We planted our stone fruit orchard nearly 5 years ago. And while there have been a few successes, this is the first year we can say the trees are “heavy” with fruit. The peaches and nectarines are in process, but the Bing cherries are truly on the cusp. We eat them daily, but the big harvest will come later this week. The limbs on the Bing cherry tree are bending under the weight of the fruit. Amazingly, this same tree yielded just a few tiny, tepid berries last year but will give us baskets of cherries this year. A small reminder that patience and effort are sometimes rewarded.
And sometimes there are pleasant surprises. The hybrid Van and Black Tartarian cherry tree was mostly planted to pollinate the Bing. But, as we noted last week, this tree is also bearing fruit. The Vans are tasty and the Tartarians are just coming in. We look forward to tasting all three of the cherries just off the tree.
On a more sober note, we took the plunge and netted the trees in the orchard. We needed help to do this, but as most of the trees have real fruit, now is the time. The orchard is less picturesque, but is hopefully protected from some of the nighttime raids of earlier years. We’ve written about our more…ummm, “active” protection of the garden and orchard from varmints, so let’s hope the passive systems work as well.
Otherwise, the apple and pear trees outside of the orchard are looking great. The blossoms of spring are now the small fruits of the tree. These are older trees that bear fruit every year. We deal with leaf curl and the occasional pest, but we rarely worry about these trees. They are in their prime. Our younger Macintosh apple is also looking good and we expect a decent crop this year.
Finally, there is one stone fruit tree that remains un-netted, our new Suncrest peach. The Suncrest is one of the best-tasting varieties of peach we have ever eaten. The Suncrest is a freestone peach with a gorgeous blush color and bright orange flesh. The flavor is intense with sweet, tart and tangy flavors. They are sooo good, but just as hard to find.

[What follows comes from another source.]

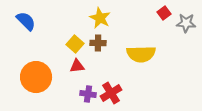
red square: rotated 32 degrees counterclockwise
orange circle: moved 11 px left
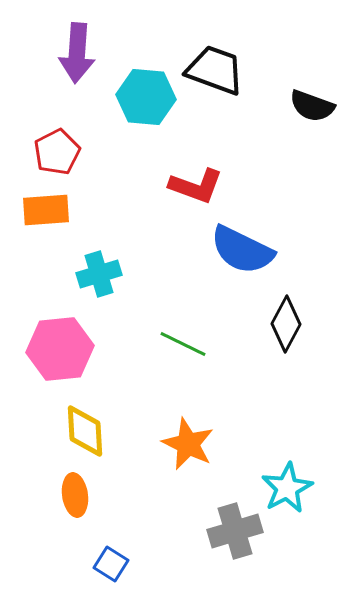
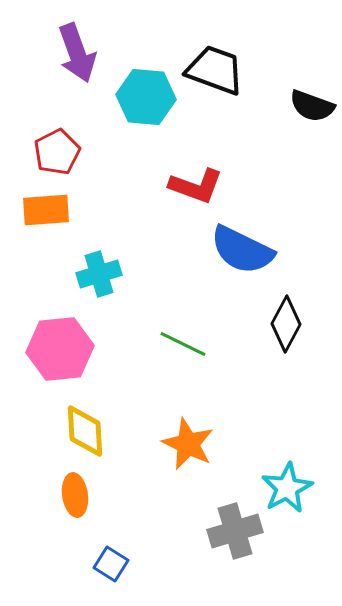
purple arrow: rotated 24 degrees counterclockwise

Suncrests bruise easily and are difficult to transport. Only a few commercial farmers even sell them in California (happily, one is at our farmers market). We decided to grow our own Suncrests, but it took over a year just to find a tree. We finally found the tree and planted it last year. This year we are rewarded with one, single, Suncrest peach. And the branch is indeed heavy with that one peach. Rather than being disappointed, we view this is a positive sign of things to come.